Prompt: Copy every line of the entries that includes the word "Medicine".

Excerpted data:
____________

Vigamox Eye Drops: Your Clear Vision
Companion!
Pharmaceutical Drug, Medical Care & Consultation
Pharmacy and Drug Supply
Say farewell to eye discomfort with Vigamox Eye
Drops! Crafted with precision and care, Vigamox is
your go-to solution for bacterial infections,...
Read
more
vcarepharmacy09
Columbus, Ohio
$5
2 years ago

____________

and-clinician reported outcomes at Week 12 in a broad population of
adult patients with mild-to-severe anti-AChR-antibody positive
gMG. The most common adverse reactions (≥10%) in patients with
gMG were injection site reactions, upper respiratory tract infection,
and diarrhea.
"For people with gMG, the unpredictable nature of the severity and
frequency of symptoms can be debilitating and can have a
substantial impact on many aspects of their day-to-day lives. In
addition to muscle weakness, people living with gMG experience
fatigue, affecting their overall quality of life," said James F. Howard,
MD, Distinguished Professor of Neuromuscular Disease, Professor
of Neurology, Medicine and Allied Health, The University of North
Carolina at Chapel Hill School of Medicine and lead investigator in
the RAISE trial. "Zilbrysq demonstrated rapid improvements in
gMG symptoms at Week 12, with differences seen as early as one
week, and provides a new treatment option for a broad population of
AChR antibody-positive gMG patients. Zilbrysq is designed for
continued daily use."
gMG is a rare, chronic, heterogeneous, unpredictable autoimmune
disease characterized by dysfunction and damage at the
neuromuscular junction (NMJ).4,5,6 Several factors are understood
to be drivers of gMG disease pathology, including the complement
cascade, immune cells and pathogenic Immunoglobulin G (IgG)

____________

Answer box:
of Neurology, Medicine and Allied Health, The University of North
Carolina at Chapel Hill School of Medicine and lead investigator in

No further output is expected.